Racing 4 Vets Restoring 1966 Mustang to Honor Families of Fallen Soldiers

The non-profit brings awareness to soldiers injured in combat by providing motorsport career training and outreach to veterans.

Image from Racing 4 Vets

A 1966 Ford Mustang will have a second chance at life now that it has been given to Racing 4 Vets, a non-profit that helps disabled veterans reenter the workforce through adaptive motorsports, which can consist of race car driving or off-roading, for combat-injured U.S. military veterans. 

The Mustang was donated by a Florida father, Robert Mills, whose son was killed in Iraq in 2006. He and his son had worked on his vehicle before the deployment with hopes of finishing it upon his return. But he never came back. Mills said he lost interest in the car and couldn't bear to finish it alone. 

 

The 1966 Ford Mustang as it is now. Racing 4 Vets still needs to raise $70,000 in order to rebuild the car.  Photo from Racing 4 Vets.

His friend and Racing 4 Vets volunteer, Dean Coleman, told him about the organization, which is now building the Mustang from the ground up. Volunteers plan to replace the engine, drivetrain, wheels, breaks, transmission and want to install a four-link suspension, rear seats, a 9-inch rear axel, hand controls, and a new transmission. 

The body of the car will also be redone in the hopes of turning the Mustang into an 800-horsepower race car that will travel to Veterans Day parades, Mustang week in North Carolina, a Performance Racing Industry trade show in Indiana, and a multitude of other veteran-related events such as air shows and grand openings. 

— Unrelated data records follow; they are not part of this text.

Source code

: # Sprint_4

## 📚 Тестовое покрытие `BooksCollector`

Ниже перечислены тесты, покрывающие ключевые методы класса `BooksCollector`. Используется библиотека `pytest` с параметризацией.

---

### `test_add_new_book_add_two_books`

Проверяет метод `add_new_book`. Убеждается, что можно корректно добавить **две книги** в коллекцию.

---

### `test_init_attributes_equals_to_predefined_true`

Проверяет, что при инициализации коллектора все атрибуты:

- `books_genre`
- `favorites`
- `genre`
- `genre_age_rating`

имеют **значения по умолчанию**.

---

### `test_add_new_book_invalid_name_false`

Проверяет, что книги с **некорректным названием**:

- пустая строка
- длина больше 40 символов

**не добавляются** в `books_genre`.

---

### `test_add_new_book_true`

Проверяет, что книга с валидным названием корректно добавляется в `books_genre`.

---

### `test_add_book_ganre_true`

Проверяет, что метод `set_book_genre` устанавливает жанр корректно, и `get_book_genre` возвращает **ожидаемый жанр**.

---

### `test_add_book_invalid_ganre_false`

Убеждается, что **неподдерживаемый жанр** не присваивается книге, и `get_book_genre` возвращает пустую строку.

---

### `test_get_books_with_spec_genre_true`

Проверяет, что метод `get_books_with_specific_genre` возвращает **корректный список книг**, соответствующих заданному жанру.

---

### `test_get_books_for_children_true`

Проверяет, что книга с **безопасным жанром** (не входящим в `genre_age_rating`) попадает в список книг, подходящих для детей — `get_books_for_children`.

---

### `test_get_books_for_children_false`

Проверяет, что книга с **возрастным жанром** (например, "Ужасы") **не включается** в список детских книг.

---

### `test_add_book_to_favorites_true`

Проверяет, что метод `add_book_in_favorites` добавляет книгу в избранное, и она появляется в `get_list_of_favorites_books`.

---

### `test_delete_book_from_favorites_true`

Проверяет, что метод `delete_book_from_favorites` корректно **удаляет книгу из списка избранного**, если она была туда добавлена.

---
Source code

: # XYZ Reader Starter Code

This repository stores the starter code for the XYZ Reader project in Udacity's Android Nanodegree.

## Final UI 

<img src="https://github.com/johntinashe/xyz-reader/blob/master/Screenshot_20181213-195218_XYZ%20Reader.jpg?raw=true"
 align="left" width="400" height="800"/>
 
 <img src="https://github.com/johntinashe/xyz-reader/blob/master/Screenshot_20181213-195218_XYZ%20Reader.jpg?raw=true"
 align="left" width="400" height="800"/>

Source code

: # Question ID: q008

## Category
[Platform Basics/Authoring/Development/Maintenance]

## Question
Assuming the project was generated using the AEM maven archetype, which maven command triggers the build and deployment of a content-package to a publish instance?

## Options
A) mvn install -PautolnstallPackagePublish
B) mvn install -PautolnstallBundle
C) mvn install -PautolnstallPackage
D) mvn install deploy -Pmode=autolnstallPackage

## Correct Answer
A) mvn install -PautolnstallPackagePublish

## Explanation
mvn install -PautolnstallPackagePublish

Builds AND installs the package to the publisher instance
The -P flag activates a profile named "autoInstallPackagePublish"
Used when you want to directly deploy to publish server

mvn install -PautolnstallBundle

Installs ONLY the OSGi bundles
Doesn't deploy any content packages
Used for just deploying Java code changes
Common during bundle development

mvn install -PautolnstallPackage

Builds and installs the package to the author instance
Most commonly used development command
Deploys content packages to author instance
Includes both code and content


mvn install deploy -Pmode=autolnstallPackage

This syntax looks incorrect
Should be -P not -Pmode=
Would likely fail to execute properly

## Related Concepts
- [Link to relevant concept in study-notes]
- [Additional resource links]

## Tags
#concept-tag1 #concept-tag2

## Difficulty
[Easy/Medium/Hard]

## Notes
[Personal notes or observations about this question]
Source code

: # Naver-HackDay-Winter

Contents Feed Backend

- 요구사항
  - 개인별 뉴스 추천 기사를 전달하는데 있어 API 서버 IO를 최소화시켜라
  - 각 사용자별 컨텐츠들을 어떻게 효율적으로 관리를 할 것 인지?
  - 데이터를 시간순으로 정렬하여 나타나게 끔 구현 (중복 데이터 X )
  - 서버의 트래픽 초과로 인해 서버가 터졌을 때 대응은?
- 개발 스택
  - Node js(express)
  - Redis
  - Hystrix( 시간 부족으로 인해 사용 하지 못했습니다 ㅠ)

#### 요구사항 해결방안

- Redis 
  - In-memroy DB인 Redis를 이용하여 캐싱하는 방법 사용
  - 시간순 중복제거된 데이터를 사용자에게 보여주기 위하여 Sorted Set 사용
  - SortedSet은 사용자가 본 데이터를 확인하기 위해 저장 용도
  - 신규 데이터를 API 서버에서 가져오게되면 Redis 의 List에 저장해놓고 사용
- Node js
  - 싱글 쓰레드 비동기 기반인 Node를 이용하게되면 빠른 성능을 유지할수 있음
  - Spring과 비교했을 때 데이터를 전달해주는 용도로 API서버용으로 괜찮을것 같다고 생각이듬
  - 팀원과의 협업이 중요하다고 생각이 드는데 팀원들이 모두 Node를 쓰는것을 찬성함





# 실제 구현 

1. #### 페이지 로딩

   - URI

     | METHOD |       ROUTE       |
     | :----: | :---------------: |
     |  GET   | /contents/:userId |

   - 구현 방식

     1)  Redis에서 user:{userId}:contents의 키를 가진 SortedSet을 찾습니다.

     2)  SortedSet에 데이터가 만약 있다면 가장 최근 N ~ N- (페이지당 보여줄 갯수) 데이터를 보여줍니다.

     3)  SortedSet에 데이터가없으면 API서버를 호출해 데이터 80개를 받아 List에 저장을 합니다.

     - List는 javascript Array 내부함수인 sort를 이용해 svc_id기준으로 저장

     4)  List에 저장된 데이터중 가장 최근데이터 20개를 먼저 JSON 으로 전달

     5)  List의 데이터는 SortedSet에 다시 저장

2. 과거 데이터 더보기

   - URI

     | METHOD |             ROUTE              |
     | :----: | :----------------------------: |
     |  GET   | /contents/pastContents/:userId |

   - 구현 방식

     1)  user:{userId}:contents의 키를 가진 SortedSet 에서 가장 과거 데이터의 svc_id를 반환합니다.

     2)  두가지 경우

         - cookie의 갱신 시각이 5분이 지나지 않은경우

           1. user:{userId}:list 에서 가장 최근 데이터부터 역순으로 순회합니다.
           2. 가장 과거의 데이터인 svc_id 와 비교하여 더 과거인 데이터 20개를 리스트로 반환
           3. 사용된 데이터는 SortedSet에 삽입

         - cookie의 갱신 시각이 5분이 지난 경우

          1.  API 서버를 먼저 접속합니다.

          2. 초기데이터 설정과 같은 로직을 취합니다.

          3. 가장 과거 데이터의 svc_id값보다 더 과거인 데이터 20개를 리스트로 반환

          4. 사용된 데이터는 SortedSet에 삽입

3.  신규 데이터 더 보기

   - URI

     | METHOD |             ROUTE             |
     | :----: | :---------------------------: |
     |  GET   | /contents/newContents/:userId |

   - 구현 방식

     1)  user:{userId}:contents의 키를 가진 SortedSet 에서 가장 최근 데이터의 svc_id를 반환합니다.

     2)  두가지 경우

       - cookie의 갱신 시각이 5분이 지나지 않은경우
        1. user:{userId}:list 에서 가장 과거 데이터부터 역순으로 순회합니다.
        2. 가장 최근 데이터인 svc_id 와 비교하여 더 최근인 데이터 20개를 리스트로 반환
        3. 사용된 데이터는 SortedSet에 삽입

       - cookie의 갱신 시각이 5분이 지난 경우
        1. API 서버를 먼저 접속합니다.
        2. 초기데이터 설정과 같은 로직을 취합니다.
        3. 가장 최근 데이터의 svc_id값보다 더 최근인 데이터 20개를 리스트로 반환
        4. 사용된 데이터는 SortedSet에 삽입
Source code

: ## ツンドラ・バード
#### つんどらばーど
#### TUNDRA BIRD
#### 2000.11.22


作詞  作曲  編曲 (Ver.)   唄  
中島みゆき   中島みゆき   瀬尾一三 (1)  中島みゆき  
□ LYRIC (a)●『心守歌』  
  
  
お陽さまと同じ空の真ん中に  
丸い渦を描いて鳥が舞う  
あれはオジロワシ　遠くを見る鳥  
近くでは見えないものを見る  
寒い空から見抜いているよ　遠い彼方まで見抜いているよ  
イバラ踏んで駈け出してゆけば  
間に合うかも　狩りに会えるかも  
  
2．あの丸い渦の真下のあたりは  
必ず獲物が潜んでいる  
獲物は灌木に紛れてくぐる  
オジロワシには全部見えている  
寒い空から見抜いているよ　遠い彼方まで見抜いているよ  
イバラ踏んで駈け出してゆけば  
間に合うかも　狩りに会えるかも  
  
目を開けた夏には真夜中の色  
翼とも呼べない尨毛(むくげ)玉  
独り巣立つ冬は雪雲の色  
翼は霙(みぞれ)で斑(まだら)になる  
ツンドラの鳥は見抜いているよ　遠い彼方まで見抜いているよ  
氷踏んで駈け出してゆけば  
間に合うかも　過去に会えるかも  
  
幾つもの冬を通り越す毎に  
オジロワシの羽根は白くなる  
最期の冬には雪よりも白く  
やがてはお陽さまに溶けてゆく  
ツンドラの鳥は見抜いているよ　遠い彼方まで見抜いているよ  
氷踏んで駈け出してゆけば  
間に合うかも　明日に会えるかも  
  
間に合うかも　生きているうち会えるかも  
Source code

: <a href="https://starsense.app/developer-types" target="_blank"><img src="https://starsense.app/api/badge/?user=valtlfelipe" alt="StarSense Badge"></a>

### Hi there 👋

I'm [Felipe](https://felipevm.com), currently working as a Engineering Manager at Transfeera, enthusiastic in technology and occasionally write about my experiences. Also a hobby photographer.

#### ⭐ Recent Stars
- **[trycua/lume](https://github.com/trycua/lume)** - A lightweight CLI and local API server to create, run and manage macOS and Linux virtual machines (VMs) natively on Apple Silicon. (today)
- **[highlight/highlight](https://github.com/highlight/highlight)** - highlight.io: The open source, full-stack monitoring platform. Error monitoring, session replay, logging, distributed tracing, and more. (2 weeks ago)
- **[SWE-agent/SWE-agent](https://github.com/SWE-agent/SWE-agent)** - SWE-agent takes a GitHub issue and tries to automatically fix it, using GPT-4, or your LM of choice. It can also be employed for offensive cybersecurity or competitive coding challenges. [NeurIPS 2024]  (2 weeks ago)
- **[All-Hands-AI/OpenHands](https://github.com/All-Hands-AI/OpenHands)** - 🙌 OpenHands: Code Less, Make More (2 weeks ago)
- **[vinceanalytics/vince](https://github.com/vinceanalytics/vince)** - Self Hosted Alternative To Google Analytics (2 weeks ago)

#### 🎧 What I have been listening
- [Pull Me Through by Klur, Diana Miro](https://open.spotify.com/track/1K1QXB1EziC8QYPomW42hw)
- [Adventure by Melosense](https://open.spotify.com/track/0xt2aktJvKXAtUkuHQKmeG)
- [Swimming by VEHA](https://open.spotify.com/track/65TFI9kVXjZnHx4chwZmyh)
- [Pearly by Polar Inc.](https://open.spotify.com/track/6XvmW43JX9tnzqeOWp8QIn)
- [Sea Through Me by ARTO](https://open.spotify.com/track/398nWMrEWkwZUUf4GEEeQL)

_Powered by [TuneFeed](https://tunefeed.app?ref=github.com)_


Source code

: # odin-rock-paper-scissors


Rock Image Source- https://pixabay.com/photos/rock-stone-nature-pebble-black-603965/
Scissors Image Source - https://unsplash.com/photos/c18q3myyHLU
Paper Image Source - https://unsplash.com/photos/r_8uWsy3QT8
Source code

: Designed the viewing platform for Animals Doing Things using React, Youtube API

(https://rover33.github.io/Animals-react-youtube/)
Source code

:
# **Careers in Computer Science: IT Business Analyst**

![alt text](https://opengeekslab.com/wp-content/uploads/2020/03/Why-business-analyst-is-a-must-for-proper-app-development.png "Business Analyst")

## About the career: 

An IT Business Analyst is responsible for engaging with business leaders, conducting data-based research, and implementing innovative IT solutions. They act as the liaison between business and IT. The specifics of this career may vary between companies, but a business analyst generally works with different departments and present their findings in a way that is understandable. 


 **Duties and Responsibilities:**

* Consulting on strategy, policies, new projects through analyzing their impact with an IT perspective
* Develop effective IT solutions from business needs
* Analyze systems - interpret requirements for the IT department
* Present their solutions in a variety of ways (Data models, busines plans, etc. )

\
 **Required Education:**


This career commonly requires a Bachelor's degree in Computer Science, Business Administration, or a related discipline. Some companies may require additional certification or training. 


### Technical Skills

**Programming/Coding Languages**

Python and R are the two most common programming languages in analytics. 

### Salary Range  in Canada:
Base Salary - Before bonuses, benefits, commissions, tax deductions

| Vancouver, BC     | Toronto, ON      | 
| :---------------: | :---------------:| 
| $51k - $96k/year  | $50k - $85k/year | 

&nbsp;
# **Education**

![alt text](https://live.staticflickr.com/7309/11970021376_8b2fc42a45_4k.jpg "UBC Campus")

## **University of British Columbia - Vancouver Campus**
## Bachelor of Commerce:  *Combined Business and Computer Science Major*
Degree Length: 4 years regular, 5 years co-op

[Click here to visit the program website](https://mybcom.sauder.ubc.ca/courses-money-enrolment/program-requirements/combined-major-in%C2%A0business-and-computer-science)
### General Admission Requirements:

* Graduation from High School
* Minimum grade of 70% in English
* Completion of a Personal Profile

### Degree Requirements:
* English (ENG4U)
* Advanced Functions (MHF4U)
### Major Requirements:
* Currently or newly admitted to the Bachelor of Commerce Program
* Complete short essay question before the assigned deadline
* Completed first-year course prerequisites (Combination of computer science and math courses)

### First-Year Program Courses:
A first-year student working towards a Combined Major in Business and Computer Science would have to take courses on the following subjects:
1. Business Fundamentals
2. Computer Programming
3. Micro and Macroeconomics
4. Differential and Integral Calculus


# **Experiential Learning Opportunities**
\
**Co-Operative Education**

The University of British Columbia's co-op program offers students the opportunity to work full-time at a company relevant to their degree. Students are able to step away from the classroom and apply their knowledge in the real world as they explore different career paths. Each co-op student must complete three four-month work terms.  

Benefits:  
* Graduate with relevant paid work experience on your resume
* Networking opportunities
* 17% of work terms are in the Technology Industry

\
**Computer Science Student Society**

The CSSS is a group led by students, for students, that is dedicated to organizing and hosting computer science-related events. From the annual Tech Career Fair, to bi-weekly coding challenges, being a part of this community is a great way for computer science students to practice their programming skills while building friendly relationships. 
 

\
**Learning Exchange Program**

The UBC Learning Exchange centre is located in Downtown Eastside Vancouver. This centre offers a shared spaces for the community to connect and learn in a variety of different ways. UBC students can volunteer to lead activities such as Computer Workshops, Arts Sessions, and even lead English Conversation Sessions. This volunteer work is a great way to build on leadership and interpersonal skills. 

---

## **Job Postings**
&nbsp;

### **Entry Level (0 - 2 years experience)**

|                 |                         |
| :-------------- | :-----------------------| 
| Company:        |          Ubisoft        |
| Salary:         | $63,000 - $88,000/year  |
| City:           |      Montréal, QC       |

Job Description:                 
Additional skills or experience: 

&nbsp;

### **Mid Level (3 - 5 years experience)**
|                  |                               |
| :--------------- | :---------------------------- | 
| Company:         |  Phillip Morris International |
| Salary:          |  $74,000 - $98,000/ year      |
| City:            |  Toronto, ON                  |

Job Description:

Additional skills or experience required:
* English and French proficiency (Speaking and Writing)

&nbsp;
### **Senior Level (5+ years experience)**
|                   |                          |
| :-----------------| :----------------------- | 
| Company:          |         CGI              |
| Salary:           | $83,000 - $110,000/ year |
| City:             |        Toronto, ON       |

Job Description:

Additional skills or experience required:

The organization still needs to raise $70,000 dollars to complete the car. The president of Racing 4 Vets, John Vann, told the Drive that he expects the car will be ready by 2019. Then the car will work as a reminder of the sacrifice Gold Star families have made. 

“Even some military members don’t know what a Gold Star mother is,” said Racing 4 Vets President, John Vann, to The Drive.

The name Gold Star Family comes from the Gold Star lapel buttons the U.S. Department of Defense issues to the immediate family of a fallen member of the military. According to Vann, their loss is not fully appreciated. People are excited to barbecue on Memorial Day but not to reflect on those that lost their lives in service.

The Mustang will not be traveling alone though, the volunteers who help remake the car will accompany it, which according to Vann, will help with the nonprofit’s mission of reintegrating disabled veterans into society.

 “They can highlight their ability and not their disability,” said Vann.